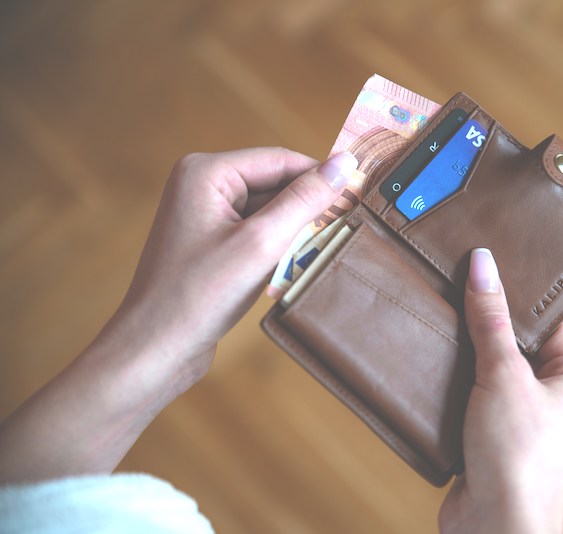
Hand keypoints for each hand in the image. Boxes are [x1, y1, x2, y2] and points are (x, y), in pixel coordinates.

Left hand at [0, 148, 356, 482]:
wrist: (155, 349)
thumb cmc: (199, 295)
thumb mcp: (261, 243)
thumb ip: (304, 200)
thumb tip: (345, 164)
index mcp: (206, 171)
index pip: (280, 160)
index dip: (321, 177)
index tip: (358, 196)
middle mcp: (201, 184)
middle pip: (274, 183)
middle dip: (305, 208)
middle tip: (339, 231)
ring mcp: (204, 213)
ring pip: (268, 210)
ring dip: (292, 231)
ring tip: (311, 255)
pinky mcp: (209, 241)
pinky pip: (255, 230)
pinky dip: (276, 247)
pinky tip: (287, 268)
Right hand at [439, 249, 562, 533]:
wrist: (495, 530)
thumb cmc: (516, 457)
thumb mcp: (504, 376)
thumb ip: (491, 320)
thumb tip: (483, 263)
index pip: (550, 324)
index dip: (521, 297)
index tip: (490, 270)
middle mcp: (553, 402)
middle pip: (516, 347)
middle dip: (485, 325)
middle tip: (455, 290)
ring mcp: (521, 424)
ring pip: (489, 375)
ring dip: (464, 357)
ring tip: (436, 321)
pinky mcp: (490, 443)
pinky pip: (470, 403)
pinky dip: (451, 388)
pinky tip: (428, 367)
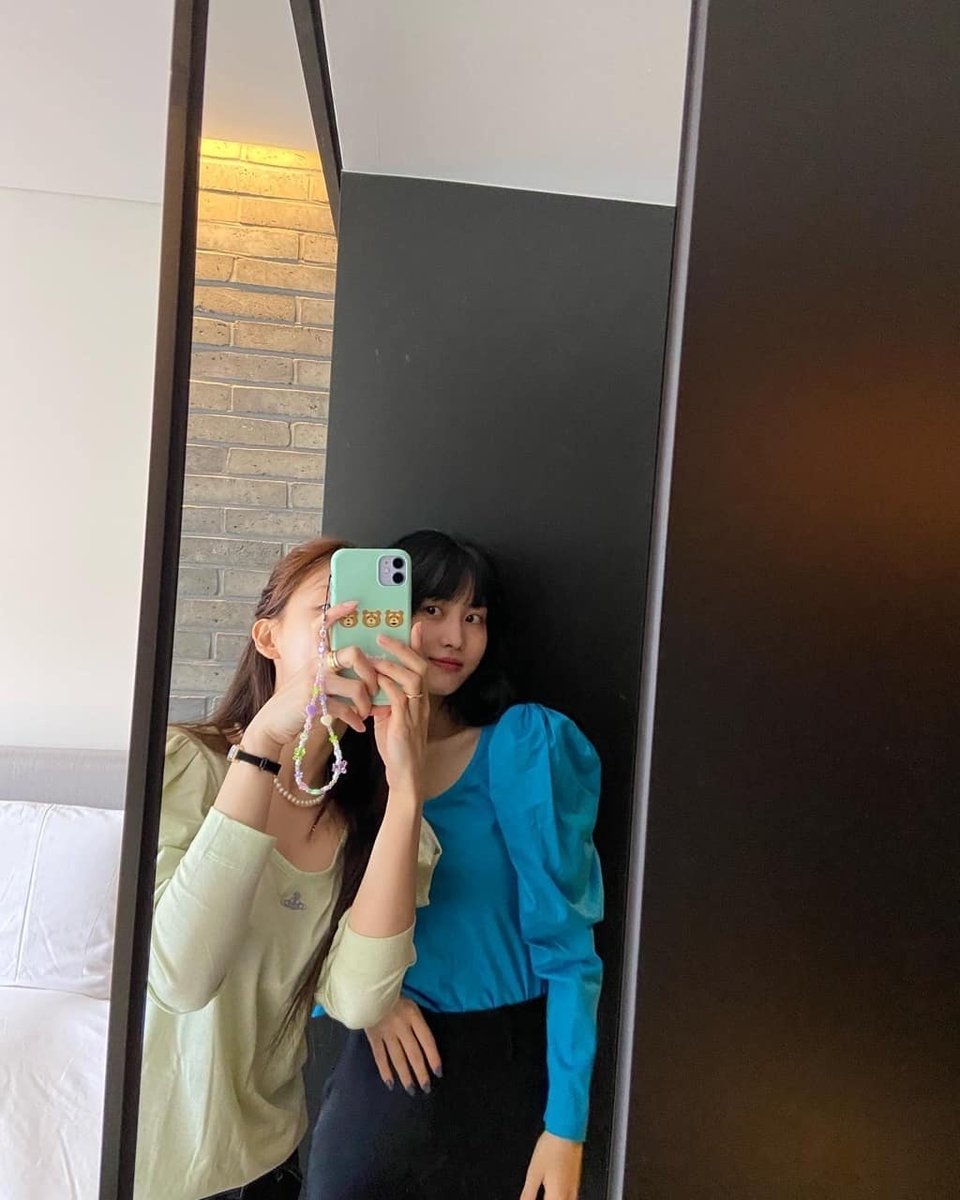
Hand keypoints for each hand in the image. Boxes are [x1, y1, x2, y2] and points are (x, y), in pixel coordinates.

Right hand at [245, 602, 377, 753]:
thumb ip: (332, 674)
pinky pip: (345, 709)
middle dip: (371, 673)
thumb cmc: (298, 703)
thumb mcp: (312, 683)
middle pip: (353, 653)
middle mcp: (314, 665)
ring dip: (366, 703)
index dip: (337, 612)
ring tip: (367, 712)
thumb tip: (362, 673)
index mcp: (315, 657)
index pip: (322, 625)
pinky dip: (355, 720)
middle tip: (374, 688)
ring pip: (356, 686)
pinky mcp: (313, 703)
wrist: (273, 725)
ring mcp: (313, 683)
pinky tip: (359, 726)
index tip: (355, 603)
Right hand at [364, 997, 441, 1094]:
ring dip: (405, 1075)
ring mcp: (386, 1032)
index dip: (433, 1057)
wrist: (368, 989)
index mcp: (413, 1015)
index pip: (427, 1040)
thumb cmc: (392, 996)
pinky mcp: (373, 1036)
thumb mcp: (410, 1003)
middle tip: (426, 1087)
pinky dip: (385, 1070)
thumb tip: (426, 1045)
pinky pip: (380, 1057)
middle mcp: (402, 1026)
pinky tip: (390, 1083)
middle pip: (414, 1053)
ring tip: (411, 1089)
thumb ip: (417, 1022)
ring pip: (398, 1058)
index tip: (438, 1072)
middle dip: (421, 1072)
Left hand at [370, 623, 429, 790]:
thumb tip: (374, 683)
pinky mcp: (406, 724)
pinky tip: (374, 679)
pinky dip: (387, 685)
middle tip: (383, 635)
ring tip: (373, 655)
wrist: (405, 774)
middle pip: (420, 666)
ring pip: (411, 678)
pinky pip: (399, 698)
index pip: (422, 665)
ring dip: (391, 664)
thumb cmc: (397, 746)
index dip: (417, 645)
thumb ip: (386, 699)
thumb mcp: (390, 717)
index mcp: (419, 699)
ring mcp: (416, 713)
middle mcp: (421, 702)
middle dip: (403, 648)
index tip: (413, 624)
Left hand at [520, 1132, 582, 1199]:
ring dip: (556, 1199)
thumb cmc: (550, 1148)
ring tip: (547, 1196)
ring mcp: (575, 1185)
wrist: (567, 1130)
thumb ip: (528, 1192)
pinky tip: (556, 1193)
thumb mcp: (534, 1171)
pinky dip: (562, 1197)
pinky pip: (571, 1196)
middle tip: (539, 1197)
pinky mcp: (576, 1177)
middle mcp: (568, 1193)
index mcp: (557, 1194)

────────

## [Your goal]
Your copy must reproduce the entries above in full, without their pictures.

## [Solution for this exercise]
Hand keypoints for each hand in the image. Boxes are [x1, y1, x2, y2] and points are (x, y), in pixel coordinates.

Left hand at [0, 148, 356, 482]:
wrist: (155, 349)
thumb cmc: (199, 295)
thumb mcp: (261, 243)
thumb ip: (304, 200)
thumb tip: (345, 164)
index mcp: (206, 171)
index pip: (280, 160)
index dip: (321, 177)
index tip: (358, 196)
middle mcp: (201, 184)
middle pip: (274, 183)
middle dip: (305, 208)
middle tip: (339, 231)
ring mcp: (204, 213)
ring pip: (268, 210)
ring dip: (292, 231)
ring tip: (311, 255)
pinky mcp: (209, 241)
pinky pip: (255, 230)
pinky dip: (276, 247)
pinky tip: (287, 268)
Right hand at [439, 249, 562, 533]:
wrist: (495, 530)
thumb cmc: (516, 457)
thumb mcp: (504, 376)
thumb ip: (491, 320)
thumb tip: (483, 263)
index pip: (550, 324)
index dip: (521, 297)
index tip: (490, 270)
middle mcp: (553, 402)
middle pip: (516, 347)
middle dip: (485, 325)
middle tip: (455, 290)
ring mcp: (521, 424)
ring pip: (489, 375)
ring dip: (464, 357)
ring tip: (436, 321)
pinky mcp: (490, 443)
pinky pip: (470, 403)
pinky dip: (451, 388)
pinky tip: (428, 367)
Hand keypoints for each hand in the image. Boxes are [x1, y1, x2, y2] and points are (x, y), in pixel coordinates.

Right hand at [245, 602, 377, 753]:
thumb ip: (332, 674)
pinky pip: (345, 709)
middle dip: (371, 673)
thumb cmc: (298, 703)
thumb mcp: (312, 683)
middle pip: (353, 653)
middle mcp: (314, 665)
ring dip: (366, 703)
index dip: (337, 612)
ring tip: (367, 712)
thumb tip: (362, 673)
index mcp: (315, 657)
index pip: (322, 625)
pinky dip: (355, 720)
middle tip: (374, 688)
ring pip: (356, 686)
pinky mcp: (313, 703)
wrist: (273, 725)
ring mcp: (313, 683)
pinky tip: (359, 726)
index tip: (355, 603)
Right hand at [364, 997, 441, 1094]:
ring dip: (405, 1075)
ring mcp: (386, 1032)
index dip: (433, 1057)
wrist: (368, 989)
index mcp: (413, 1015)
index pip: (427, 1040)
thumb cmc: (392, 996)
pinky mcp: (373, 1036)
thumb mcp: (410, 1003)
middle tip: (426, 1087)
pinky dip: (385, 1070)
thumb tip: (426, 1045)
pinky pip: (380, 1057)
middle mcp: (402, 1026)
pinky tip: (390, 1083)
middle pip: (414, 1053)
ring tip: (411, 1089)
thumb ip: (417, 1022)
ring pip: (398, 1058)
index tip: (438, 1072)
middle dip: (421, 1072)
Left hand at [370, 623, 429, 790]:
thumb tip: (374, 683)
pinky mcp: (406, 724)
pinky tip: (374, 679)
pinky dip: (387, 685)
middle tip: (383, 635)
ring tip: (373, 655)
wrist: (405, 774)
middle pip: (420, 666)
ring pip: (411, 678)
pinky pip: (399, 698)
index pip: (422, 665)
ring dip: (391, 664)
thumb cmc: (397, 746)
index dip: (417, 645)
thumb ip: (386, 699)
thumb mcp: (390, 717)
index mcp: (419, 699)
ring mcp: (416, 713)
middle mcp: (421, 702)
middle dip: (403, 648)
index tip: (413, 624)
Left hand at [520, 1132, 582, 1199]:
ring dip: (556, 1199)
thumb cmc: (550, 1148)
ring tip: (547, 1196)
ring mcp: (575, 1185)
wrist: (567, 1130)
thumb ip: (528, 1192)
pinky tip: (556, 1193)
thumb mcp: (534, 1171)
pinky dip: (562, 1197)
pinky pip: (571, 1196)
middle tip: (539, 1197)
pinky mcp: (576, 1177)
middle mcp: (568, 1193)
index mcp: (557, 1194)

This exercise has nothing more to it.